▶ **Goal**: Reproduce everything in the data from the line containing "text 4. Pieninių" down to the line containing "text 4.2.1. kurie", both lines included.

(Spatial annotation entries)
<<<<

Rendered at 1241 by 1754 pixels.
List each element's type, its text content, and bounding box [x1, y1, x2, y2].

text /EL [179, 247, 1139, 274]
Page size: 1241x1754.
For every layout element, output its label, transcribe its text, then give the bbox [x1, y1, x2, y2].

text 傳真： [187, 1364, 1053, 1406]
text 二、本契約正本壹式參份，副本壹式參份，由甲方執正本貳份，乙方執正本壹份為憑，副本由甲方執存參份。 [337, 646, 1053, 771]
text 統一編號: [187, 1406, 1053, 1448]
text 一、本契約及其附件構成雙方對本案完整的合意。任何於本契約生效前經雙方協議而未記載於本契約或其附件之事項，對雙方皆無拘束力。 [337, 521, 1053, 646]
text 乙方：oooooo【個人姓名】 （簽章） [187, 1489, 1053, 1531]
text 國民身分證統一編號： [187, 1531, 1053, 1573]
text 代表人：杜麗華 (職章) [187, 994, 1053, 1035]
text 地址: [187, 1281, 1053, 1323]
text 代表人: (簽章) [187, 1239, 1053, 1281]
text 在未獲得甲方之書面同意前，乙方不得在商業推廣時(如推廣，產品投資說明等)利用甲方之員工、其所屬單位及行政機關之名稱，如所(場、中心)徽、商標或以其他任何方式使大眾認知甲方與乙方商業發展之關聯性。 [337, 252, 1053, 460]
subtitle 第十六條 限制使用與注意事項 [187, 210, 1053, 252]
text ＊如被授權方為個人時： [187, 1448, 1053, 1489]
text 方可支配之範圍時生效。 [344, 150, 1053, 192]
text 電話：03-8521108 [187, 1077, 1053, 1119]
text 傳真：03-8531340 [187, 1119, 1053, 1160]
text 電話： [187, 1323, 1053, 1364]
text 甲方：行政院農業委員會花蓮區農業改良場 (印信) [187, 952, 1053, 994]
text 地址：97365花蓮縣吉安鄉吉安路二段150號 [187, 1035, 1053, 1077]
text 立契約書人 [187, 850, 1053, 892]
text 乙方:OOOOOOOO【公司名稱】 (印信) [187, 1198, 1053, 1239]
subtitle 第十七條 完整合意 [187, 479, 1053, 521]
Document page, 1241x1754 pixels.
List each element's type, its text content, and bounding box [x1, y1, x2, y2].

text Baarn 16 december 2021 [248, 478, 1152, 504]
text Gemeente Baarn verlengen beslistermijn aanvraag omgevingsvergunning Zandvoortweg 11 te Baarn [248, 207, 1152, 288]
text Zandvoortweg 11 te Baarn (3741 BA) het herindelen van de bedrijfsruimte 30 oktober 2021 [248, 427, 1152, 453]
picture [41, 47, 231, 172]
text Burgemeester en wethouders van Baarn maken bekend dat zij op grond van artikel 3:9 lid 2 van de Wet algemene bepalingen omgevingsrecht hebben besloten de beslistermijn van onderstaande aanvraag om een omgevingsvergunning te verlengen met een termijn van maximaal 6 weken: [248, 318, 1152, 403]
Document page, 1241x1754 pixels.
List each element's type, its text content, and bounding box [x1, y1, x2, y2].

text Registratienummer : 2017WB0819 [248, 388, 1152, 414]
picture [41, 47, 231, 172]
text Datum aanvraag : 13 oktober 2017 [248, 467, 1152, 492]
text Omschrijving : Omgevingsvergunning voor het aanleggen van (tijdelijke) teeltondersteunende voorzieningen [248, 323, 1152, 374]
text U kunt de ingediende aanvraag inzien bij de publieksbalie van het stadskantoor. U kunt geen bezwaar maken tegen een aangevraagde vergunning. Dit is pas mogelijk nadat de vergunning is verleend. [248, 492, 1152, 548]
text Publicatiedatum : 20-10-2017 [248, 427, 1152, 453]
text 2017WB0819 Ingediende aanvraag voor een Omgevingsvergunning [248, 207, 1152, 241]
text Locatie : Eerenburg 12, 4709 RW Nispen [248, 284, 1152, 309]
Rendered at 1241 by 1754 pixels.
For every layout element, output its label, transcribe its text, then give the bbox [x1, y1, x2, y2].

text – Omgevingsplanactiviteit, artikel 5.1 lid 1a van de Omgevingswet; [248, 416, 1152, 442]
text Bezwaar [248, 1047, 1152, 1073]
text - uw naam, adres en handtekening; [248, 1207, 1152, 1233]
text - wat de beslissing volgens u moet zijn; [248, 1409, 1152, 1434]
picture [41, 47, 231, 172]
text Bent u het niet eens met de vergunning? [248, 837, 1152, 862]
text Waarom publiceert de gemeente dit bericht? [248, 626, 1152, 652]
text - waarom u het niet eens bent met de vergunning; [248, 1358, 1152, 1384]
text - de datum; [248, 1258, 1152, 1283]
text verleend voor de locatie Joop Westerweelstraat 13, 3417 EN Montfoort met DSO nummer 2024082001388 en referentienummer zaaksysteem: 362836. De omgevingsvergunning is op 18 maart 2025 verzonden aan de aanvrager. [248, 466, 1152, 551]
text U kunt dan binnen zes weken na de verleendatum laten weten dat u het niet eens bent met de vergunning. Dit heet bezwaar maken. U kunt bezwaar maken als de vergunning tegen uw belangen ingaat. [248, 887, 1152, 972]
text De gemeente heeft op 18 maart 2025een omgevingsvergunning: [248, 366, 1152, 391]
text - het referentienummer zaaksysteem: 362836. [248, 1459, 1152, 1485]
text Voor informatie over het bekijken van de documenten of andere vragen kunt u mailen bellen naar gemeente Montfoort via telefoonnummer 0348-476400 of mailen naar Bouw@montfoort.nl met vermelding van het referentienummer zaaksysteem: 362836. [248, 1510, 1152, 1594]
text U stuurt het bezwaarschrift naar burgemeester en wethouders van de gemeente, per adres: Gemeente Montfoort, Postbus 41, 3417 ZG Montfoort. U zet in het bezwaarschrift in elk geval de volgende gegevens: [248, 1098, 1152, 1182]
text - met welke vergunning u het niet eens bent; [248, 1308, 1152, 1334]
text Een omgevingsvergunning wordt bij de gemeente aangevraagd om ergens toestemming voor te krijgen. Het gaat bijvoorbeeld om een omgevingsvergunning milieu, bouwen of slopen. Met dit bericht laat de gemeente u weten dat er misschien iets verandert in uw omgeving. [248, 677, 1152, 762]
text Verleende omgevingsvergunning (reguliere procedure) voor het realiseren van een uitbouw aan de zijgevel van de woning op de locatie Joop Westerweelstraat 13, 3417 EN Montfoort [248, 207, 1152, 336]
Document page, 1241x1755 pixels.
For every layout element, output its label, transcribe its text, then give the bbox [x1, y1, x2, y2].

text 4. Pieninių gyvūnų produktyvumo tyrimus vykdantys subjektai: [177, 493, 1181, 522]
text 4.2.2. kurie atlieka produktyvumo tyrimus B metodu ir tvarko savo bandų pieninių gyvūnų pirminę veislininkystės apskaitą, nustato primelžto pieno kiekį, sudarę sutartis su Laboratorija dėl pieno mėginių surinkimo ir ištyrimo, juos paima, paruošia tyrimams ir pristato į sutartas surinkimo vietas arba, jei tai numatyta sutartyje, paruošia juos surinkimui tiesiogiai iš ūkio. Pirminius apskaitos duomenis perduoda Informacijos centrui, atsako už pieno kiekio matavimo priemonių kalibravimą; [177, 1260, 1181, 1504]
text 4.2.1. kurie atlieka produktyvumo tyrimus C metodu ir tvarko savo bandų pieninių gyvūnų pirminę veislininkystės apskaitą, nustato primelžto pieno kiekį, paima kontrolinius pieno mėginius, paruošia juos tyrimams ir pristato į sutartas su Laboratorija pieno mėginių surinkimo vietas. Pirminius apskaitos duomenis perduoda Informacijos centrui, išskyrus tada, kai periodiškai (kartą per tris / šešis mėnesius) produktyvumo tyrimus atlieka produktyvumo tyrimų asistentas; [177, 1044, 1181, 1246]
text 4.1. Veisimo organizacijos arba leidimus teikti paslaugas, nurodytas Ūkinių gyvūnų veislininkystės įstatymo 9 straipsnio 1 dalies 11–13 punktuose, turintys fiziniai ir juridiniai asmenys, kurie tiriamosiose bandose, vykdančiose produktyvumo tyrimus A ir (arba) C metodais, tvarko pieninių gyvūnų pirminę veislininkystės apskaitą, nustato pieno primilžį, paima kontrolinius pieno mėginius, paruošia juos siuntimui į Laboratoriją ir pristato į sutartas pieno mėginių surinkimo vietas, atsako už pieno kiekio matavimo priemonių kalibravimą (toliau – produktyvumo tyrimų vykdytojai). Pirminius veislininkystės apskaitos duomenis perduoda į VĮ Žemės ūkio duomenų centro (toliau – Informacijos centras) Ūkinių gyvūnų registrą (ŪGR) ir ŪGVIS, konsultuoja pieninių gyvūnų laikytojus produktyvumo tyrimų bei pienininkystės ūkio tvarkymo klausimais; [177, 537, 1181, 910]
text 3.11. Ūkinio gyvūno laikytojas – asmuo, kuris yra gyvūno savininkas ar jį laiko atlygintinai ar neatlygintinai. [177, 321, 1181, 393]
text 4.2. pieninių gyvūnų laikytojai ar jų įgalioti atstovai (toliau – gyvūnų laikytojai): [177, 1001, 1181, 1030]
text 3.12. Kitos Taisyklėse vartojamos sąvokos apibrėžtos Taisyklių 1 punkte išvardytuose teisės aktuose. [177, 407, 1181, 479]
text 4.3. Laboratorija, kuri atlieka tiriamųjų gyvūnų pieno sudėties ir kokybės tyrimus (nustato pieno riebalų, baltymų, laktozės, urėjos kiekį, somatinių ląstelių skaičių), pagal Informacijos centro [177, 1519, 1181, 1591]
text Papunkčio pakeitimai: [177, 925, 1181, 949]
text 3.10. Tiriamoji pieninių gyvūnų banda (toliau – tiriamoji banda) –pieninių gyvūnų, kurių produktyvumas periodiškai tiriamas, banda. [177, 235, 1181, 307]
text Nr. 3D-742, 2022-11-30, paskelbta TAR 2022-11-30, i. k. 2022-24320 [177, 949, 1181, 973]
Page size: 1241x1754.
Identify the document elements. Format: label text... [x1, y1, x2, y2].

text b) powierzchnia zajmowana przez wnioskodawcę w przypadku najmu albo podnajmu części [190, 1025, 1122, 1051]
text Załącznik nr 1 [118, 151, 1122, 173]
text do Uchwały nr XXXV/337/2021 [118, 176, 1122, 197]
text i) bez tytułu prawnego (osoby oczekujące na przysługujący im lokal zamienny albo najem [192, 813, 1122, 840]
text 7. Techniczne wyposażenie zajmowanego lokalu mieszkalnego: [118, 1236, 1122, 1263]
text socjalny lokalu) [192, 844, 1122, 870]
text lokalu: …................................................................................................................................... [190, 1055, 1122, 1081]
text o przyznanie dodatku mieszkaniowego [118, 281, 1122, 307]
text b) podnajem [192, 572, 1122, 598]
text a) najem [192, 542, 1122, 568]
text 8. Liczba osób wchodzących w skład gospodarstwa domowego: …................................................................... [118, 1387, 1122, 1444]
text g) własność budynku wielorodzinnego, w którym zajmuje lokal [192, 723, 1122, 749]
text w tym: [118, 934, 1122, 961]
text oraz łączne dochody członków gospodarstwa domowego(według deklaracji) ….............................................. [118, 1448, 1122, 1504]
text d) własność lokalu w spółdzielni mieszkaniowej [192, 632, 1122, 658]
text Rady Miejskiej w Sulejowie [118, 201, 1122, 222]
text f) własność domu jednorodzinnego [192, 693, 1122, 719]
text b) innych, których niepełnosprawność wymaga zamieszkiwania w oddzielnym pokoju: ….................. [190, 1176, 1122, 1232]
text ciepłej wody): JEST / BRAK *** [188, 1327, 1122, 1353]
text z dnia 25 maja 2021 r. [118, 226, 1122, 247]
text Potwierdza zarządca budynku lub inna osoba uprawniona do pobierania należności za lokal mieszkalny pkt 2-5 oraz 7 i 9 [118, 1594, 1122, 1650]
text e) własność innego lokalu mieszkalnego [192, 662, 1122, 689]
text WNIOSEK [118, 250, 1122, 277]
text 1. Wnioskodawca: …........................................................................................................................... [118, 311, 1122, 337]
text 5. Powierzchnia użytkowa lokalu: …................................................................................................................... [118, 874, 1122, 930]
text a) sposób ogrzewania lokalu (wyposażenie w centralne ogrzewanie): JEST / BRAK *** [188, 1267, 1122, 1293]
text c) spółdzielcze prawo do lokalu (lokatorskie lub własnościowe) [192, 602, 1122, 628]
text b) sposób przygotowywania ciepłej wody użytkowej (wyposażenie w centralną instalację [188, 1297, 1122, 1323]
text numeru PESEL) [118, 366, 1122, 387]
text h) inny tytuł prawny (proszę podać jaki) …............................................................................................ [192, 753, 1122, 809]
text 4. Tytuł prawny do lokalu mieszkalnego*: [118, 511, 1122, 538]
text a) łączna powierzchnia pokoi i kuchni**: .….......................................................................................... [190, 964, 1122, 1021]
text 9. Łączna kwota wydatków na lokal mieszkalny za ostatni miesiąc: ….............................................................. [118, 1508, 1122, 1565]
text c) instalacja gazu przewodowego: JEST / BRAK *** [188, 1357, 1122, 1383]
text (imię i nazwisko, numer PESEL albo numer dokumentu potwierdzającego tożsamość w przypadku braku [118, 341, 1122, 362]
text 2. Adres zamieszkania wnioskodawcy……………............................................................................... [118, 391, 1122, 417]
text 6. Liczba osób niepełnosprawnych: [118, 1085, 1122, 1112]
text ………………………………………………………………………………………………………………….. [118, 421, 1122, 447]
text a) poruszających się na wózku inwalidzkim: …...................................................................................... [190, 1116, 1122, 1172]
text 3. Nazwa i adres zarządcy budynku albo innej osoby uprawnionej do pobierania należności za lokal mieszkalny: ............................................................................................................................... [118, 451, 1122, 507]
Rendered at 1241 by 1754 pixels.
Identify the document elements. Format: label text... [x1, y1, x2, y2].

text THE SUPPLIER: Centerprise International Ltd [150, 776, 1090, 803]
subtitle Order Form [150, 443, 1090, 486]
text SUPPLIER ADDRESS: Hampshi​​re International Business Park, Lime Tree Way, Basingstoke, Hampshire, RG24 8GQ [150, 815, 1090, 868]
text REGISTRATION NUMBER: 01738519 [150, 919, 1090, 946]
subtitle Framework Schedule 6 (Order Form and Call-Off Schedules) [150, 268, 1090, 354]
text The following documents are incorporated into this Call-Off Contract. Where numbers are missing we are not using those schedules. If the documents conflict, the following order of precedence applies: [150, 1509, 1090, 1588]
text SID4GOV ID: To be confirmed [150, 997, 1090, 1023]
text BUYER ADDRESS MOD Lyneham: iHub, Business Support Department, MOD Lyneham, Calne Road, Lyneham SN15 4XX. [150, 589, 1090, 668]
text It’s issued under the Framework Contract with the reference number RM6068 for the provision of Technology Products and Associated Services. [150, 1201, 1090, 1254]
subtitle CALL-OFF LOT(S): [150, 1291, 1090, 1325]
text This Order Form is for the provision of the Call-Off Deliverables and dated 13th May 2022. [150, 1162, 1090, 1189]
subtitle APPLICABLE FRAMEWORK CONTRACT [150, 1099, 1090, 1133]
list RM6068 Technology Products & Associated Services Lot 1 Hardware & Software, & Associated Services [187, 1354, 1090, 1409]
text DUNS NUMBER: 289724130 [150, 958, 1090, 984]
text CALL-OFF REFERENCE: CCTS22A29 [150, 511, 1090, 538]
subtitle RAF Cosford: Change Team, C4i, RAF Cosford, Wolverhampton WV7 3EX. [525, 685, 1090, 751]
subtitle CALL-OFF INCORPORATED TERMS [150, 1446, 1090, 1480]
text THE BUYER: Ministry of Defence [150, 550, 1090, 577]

>>>>

▶ **Solved exercise**:
text 4. Pieninių gyvūnų produktyvumo tyrimus vykdantys subjektai: [177, 493, 1181, 522]
text 4.2.2. kurie atlieka produktyvumo tyrimus B metodu ir tvarko savo bandų pieninių gyvūnų pirminę veislininkystės apskaitą, nustato primelžto pieno kiekį, sudarę sutartis su Laboratorija dėl pieno mėginių surinkimo ir ištyrimo, juos paima, paruošia tyrimams ir pristato į sutartas surinkimo vietas arba, jei tai numatyta sutartyje, paruošia juos surinkimui tiesiogiai iš ūkio. Pirminius apskaitos duomenis perduoda Informacijos centrui, atsako už pieno kiekio matavimo priemonių kalibravimą; [177, 1260, 1181, 1504]
text 4.2.1. kurie atlieka produktyvumo tyrimus C metodu ir tvarko savo bandų pieninių gyvūnų pirminę veislininkystės apskaitą, nustato primelžto pieno kiekį, paima kontrolinius pieno mėginius, paruošia juos tyrimams ir pristato į sutartas su Laboratorija pieno mėginių surinkimo vietas. Pirminius apskaitos duomenis perduoda Informacijos centrui, išskyrus tada, kai periodiškai (kartą per tris / šešis mėnesius) produktyvumo tyrimus atlieka produktyvumo tyrimų asistentas; [177, 1044, 1181, 1246]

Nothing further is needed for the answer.